Não atoa diversas narrativas tem precedido estas decisões absurdas contra Israel ao longo dos anos, mas não se ver a mesma reciprocidade ao Irã, Coreia do Norte e outras ditaduras sanguinários ao redor do mundo. Ao contrário, até ocupam cadeiras em setores como a ONU e afins. Estes eixos do mal, antes de praticarem genocídios de suas próprias populações e terror contra outros povos, usam recursos financeiros massivos financiando candidaturas ao redor do mundo justamente para cobrarem posicionamentos a seu favor mesmo diante das barbáries por eles praticados.
Quando se observa psêudas democracias, agora ditas relativas, minorias e feministas, usando sua energia e recursos para defenderem regimes teocráticos, xiitas como a do Irã responsável pelo terrorismo e financiamentos de grupos como Hamas e Hesbolar, não é preciso dizer mais nada pois seus corações já estão expostos. São verdadeiros escravos do mal.

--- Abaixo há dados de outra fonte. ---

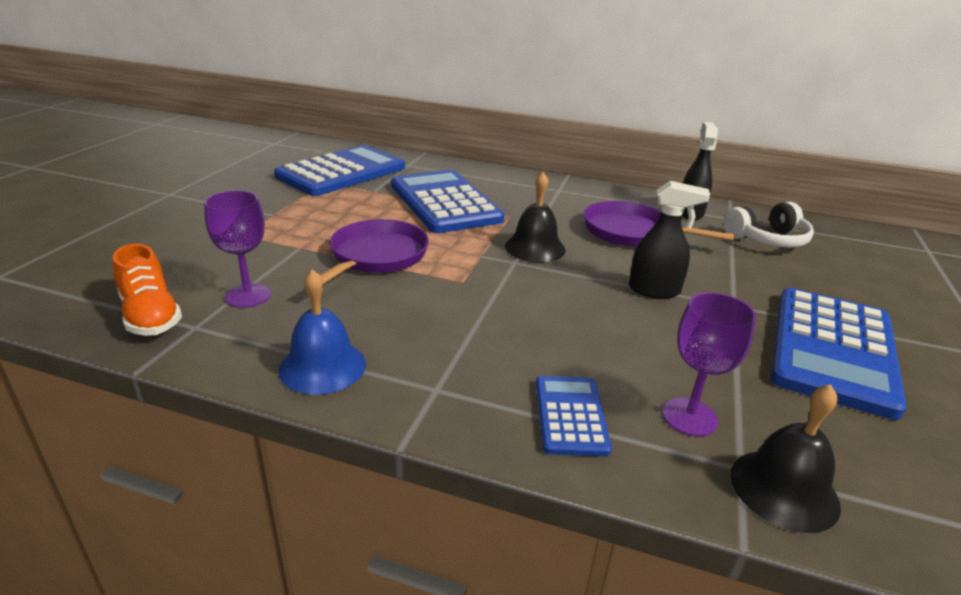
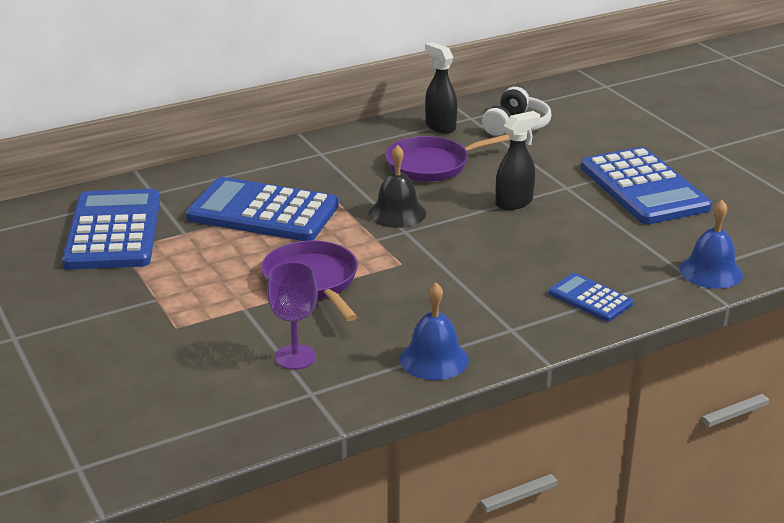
camera: 45 degrees left, 0 degrees up
(151, 316) = (267, 407): orange shoe -> none
(689, 417) = (636, 264): purple goblet -> none
(784, 489) = (711, 271): black bell -> blue bell

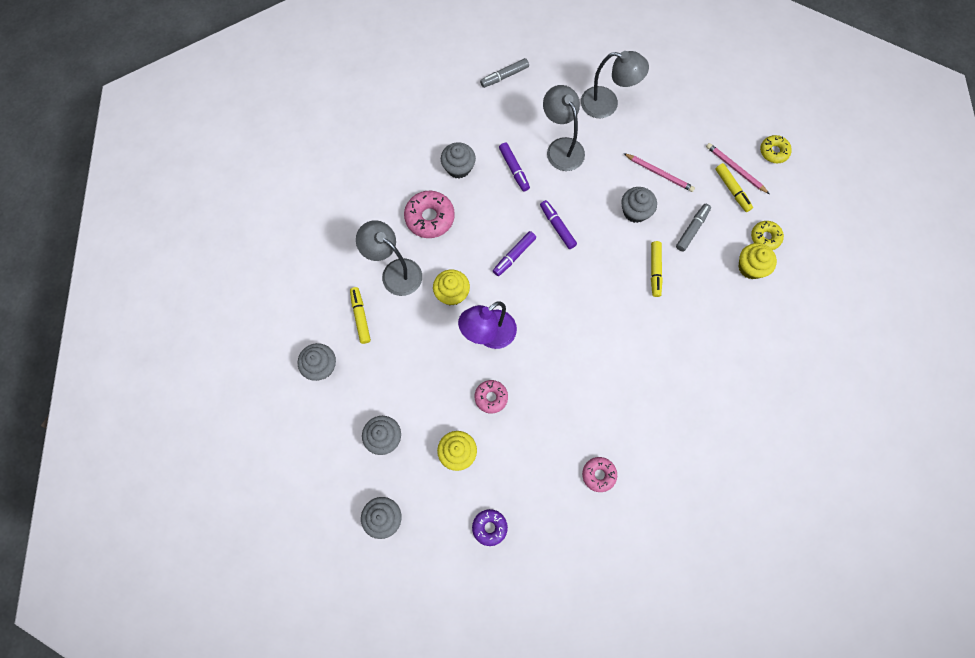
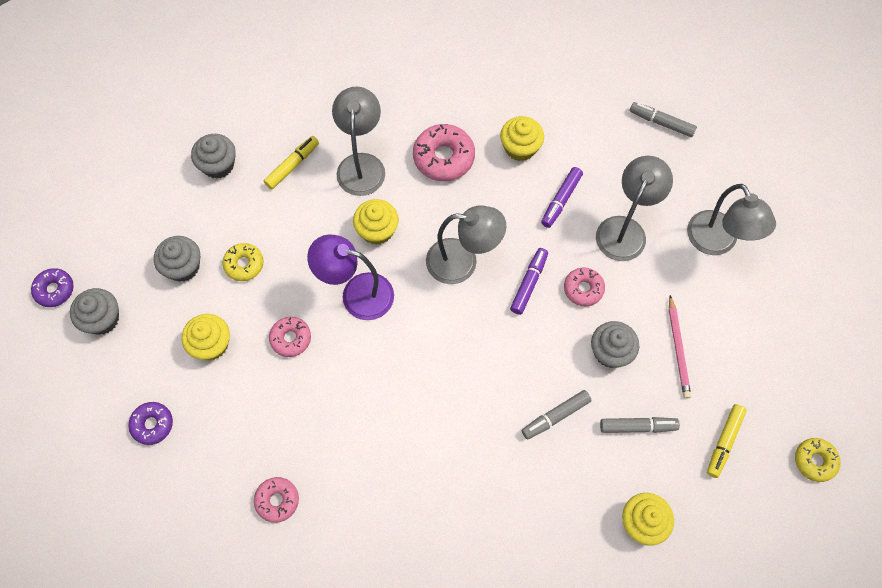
camera: 55 degrees right, 5 degrees down
(335, 540) = (54, 290): none -> purple donut
(458, 167) = (520, 148): grey cupcake -> yellow cupcake
(514, 255) = (462, 262): purple marker -> grey lamp
(583, 198) = (583, 289): none -> pink donut
(655, 271) = (555, 416): yellow marker -> grey marker
(735, 169) = (754, 430): pink pencil -> none
(765, 237) = (694, 517): yellow donut -> yellow donut (244, 264)

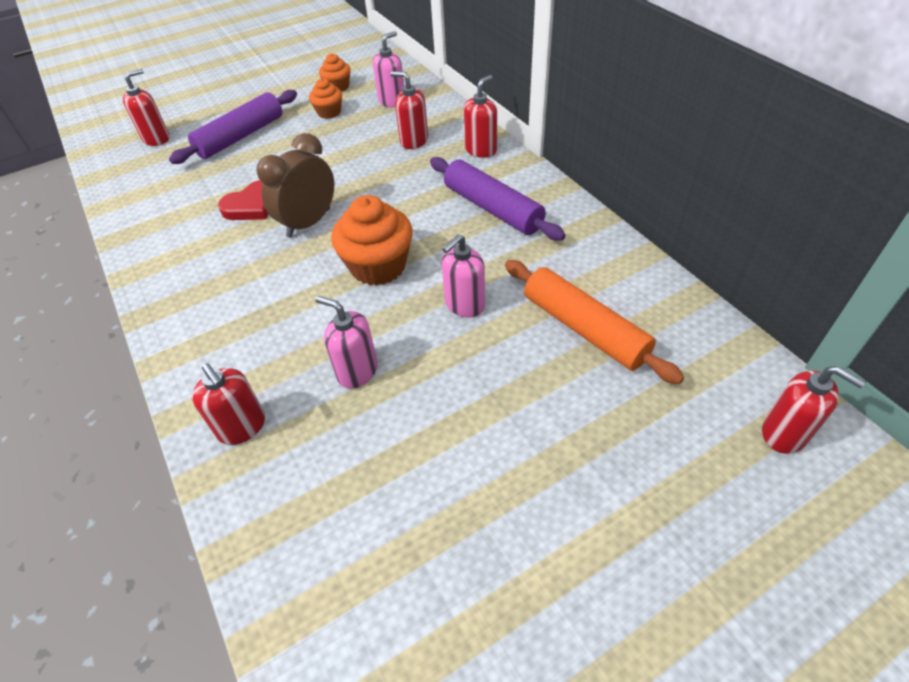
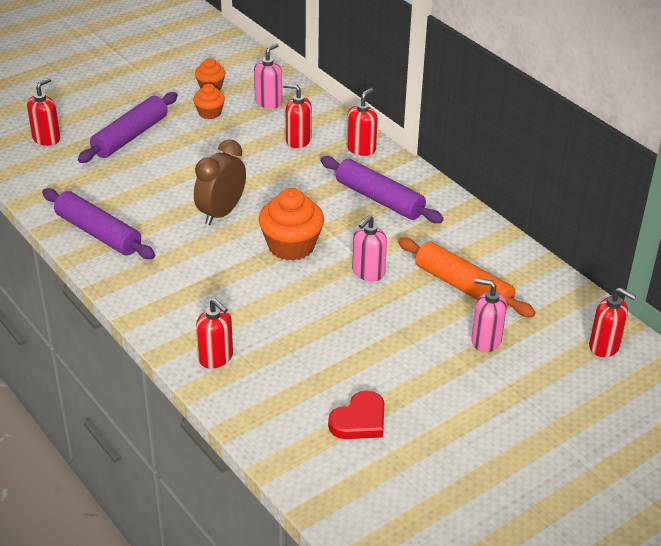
camera: 10 degrees left, 10 degrees down
(165, 245) = (98, 233): none -> purple rolling pin
(252, 205) = (164, 199): red heart -> red heart (359, 420)
(357, 371) = (293, 320): pink soap dispenser -> pink soap dispenser (485, 341)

Netanyahu não é o modêlo perfeito de político, mas quem o é? Mas, se não fosse a força e luta de Israel contra o eixo do mal, o que seria do Oriente Médio onde Israel é a única democracia?
Porque o governo brasileiro com seus laços imbilicais com Teerã, não exige a libertação dos reféns vivos e mortos ainda sob poder do Hamas?
Por que é proibido protestos de qualquer natureza em Irã e em Gaza?